*** Data records ***

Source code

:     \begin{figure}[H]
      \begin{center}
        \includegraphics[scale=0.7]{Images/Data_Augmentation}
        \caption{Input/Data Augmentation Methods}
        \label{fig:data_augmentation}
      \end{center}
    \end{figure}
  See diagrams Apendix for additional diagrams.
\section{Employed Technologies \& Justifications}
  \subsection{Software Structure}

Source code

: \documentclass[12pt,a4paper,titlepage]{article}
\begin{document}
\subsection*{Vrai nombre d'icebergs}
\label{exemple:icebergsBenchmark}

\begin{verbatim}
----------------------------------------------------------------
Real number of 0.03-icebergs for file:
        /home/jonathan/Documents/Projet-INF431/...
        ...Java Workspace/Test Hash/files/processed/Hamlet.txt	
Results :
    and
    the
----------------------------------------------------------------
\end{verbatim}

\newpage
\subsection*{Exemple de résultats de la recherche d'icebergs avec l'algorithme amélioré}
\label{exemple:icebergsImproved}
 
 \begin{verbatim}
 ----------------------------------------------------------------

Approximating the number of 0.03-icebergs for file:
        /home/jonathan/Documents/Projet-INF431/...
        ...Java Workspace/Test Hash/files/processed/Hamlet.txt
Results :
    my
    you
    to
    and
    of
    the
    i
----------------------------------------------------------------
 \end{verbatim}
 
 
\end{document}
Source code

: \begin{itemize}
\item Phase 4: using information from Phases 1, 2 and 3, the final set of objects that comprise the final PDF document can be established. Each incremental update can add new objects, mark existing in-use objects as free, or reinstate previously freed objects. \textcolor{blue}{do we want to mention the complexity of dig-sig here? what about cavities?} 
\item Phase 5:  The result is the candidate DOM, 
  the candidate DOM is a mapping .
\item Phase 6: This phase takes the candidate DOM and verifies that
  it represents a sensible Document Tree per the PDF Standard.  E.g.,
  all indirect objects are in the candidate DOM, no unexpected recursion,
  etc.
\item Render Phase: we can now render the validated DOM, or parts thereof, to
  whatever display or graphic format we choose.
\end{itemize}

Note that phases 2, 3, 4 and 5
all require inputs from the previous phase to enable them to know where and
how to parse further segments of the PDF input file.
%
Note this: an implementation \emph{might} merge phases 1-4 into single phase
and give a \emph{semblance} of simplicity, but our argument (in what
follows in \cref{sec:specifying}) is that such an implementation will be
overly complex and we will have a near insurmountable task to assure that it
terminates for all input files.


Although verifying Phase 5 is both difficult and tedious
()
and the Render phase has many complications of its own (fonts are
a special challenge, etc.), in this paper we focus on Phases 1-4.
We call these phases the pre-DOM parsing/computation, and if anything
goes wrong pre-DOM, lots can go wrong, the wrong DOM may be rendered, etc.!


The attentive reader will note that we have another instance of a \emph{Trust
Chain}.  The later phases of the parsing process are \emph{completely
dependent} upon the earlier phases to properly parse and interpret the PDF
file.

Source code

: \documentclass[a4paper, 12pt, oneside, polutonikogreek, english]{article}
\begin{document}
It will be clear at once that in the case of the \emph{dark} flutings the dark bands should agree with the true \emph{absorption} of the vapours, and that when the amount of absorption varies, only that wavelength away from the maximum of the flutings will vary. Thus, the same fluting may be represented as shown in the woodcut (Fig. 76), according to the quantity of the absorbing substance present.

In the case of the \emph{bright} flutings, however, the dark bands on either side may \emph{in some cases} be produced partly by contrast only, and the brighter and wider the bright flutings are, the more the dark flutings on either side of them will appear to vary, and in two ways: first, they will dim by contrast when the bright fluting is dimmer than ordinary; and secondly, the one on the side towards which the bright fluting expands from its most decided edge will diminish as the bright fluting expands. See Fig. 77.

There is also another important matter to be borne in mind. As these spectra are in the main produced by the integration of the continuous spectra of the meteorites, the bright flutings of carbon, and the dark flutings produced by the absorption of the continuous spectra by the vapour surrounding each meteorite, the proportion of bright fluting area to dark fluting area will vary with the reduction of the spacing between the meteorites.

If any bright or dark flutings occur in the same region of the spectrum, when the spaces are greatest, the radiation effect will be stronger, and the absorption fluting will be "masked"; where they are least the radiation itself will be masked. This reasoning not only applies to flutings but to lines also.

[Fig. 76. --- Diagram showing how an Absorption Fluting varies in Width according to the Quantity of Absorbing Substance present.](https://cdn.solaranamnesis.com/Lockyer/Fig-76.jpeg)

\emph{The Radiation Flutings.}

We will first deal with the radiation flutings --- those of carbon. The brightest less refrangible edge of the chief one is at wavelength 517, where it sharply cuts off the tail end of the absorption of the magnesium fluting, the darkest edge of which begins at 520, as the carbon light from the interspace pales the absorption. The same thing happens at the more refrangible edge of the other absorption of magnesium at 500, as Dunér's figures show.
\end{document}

***

The response must contain each line above that holds the string "candidate".

\item Phase 5:  The result is the candidate DOM, 
  the candidate DOM is a mapping .
\item Phase 6: This phase takes the candidate DOM and verifies that
  all indirect objects are in the candidate DOM, no unexpected recursion,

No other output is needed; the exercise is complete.